Given task - Pull out every line of the records below, from kingdom to common name, word for word. Leave the pictures out of your answer.
begin Dataset rows
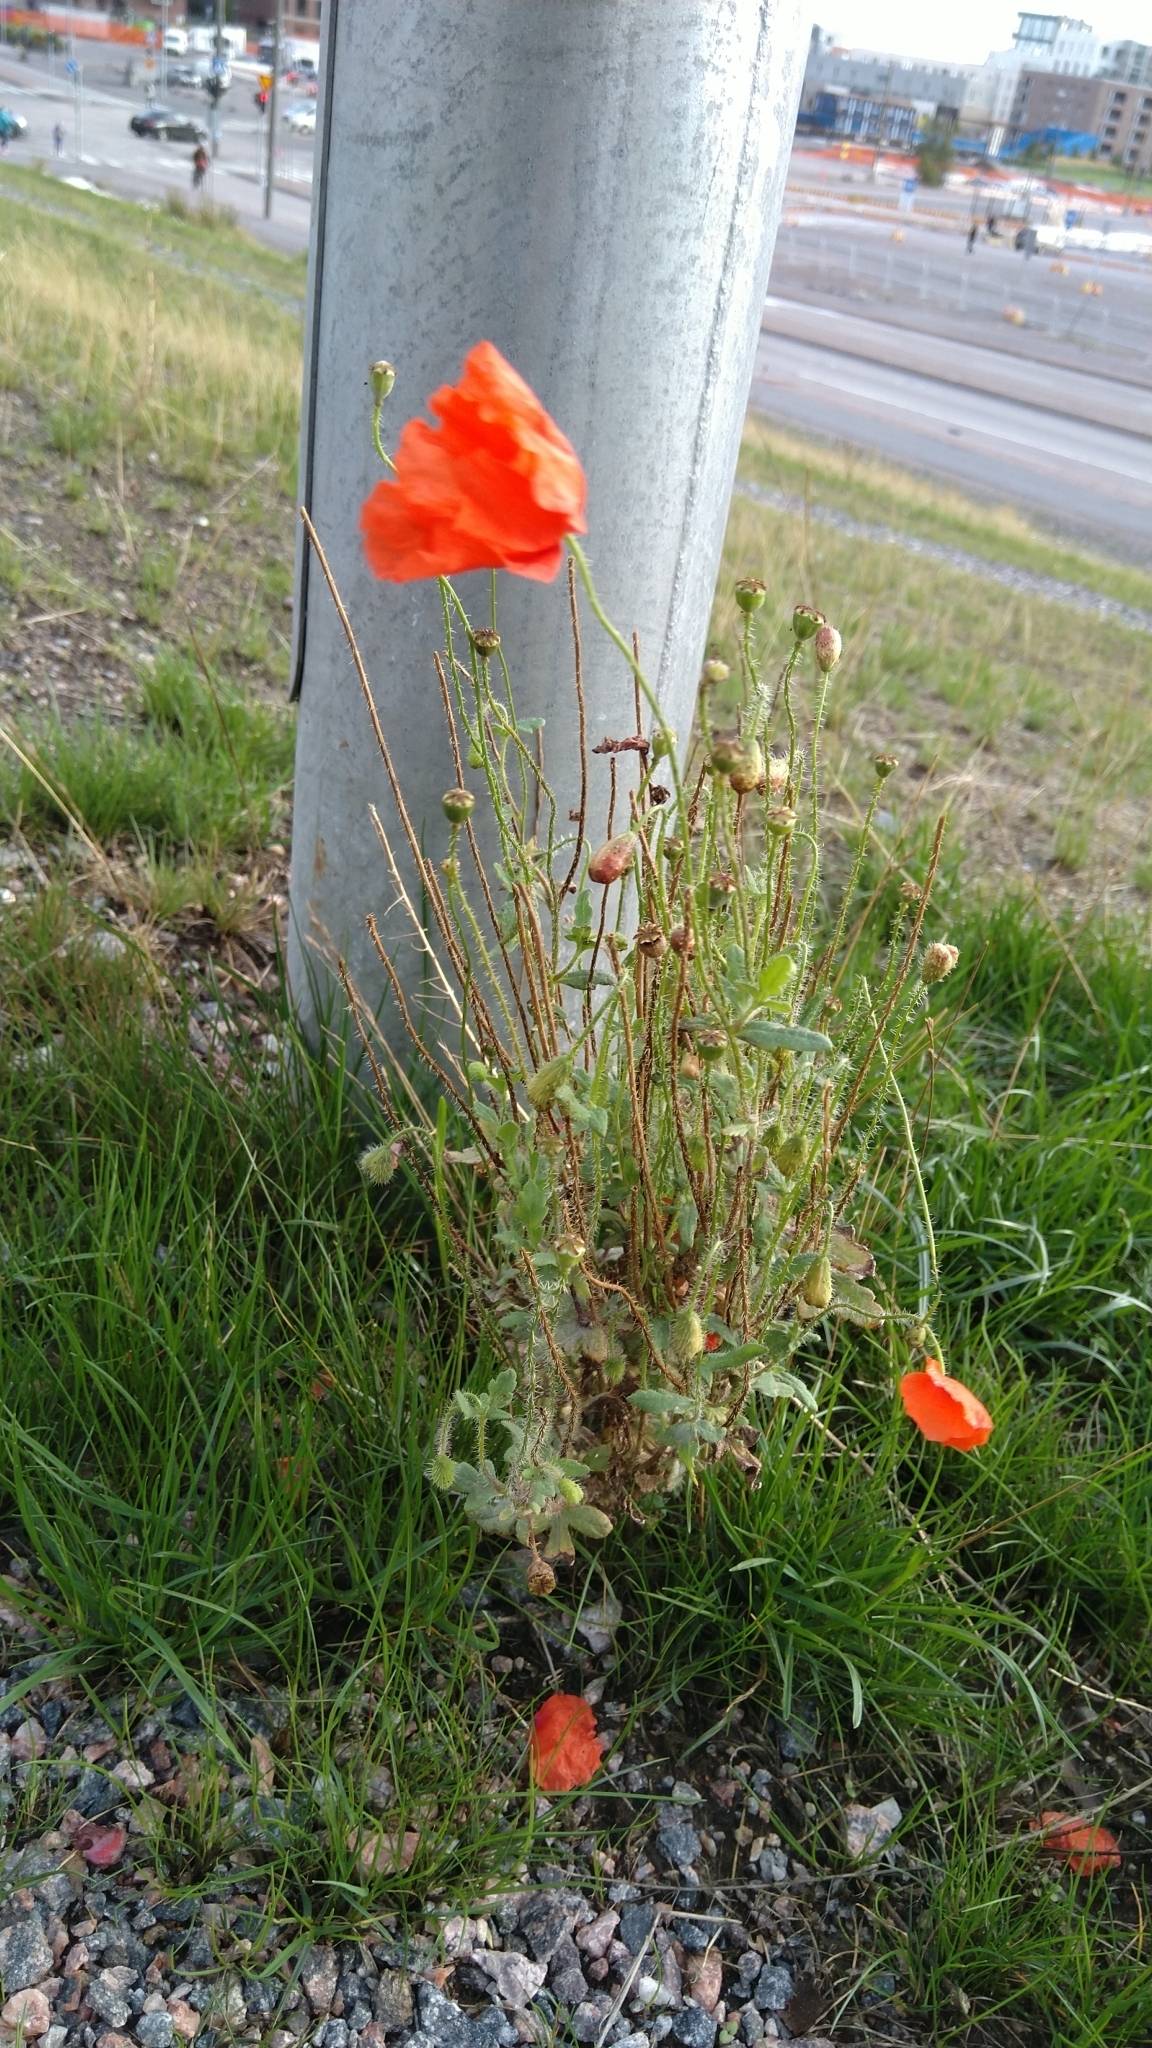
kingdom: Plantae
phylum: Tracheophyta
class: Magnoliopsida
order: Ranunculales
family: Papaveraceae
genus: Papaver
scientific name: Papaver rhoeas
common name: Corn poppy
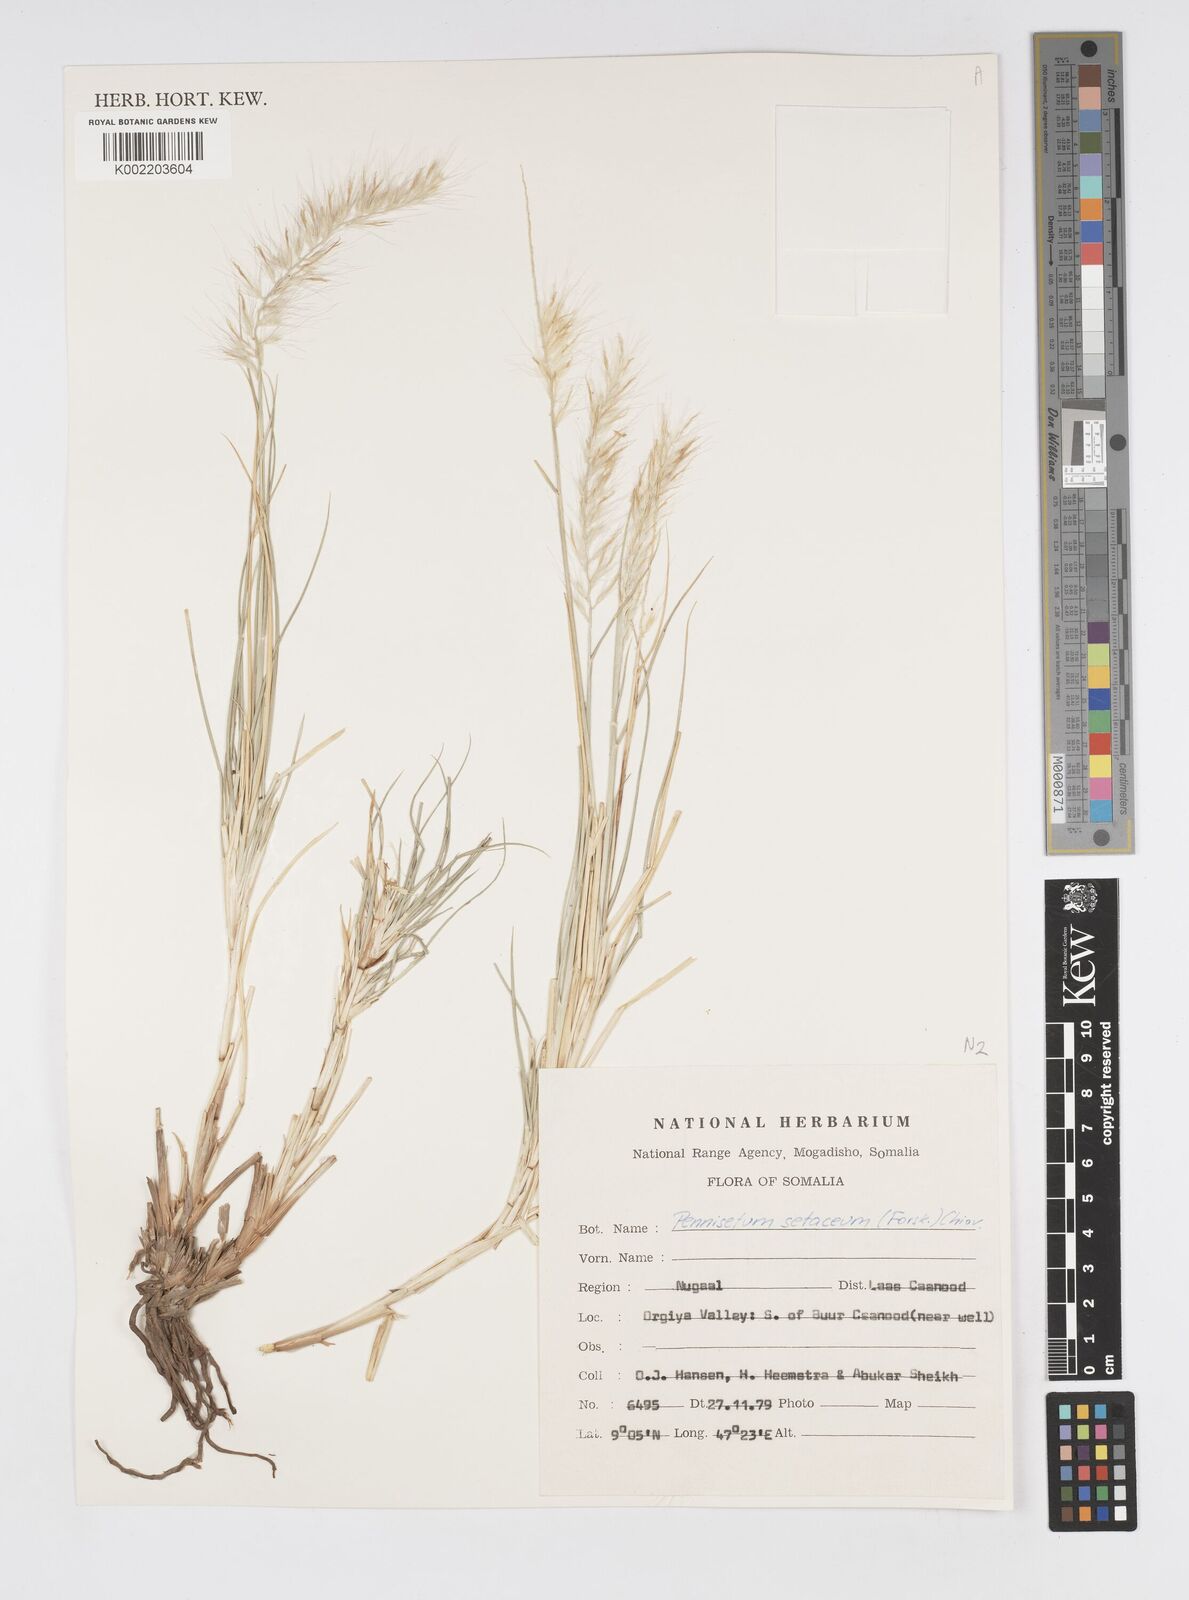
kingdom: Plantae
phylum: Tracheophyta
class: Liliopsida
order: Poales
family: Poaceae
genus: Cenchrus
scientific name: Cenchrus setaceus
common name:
end Dataset rows
In response -
kingdom: Plantae
phylum: Tracheophyta
class: Magnoliopsida
order: Ranunculales
family: Papaveraceae
genus: Papaver
scientific name: Papaver rhoeas
common name: Corn poppy
kingdom: Plantae
phylum: Tracheophyta
class: Liliopsida
order: Poales
family: Poaceae
genus: Cenchrus
scientific name: Cenchrus setaceus
common name:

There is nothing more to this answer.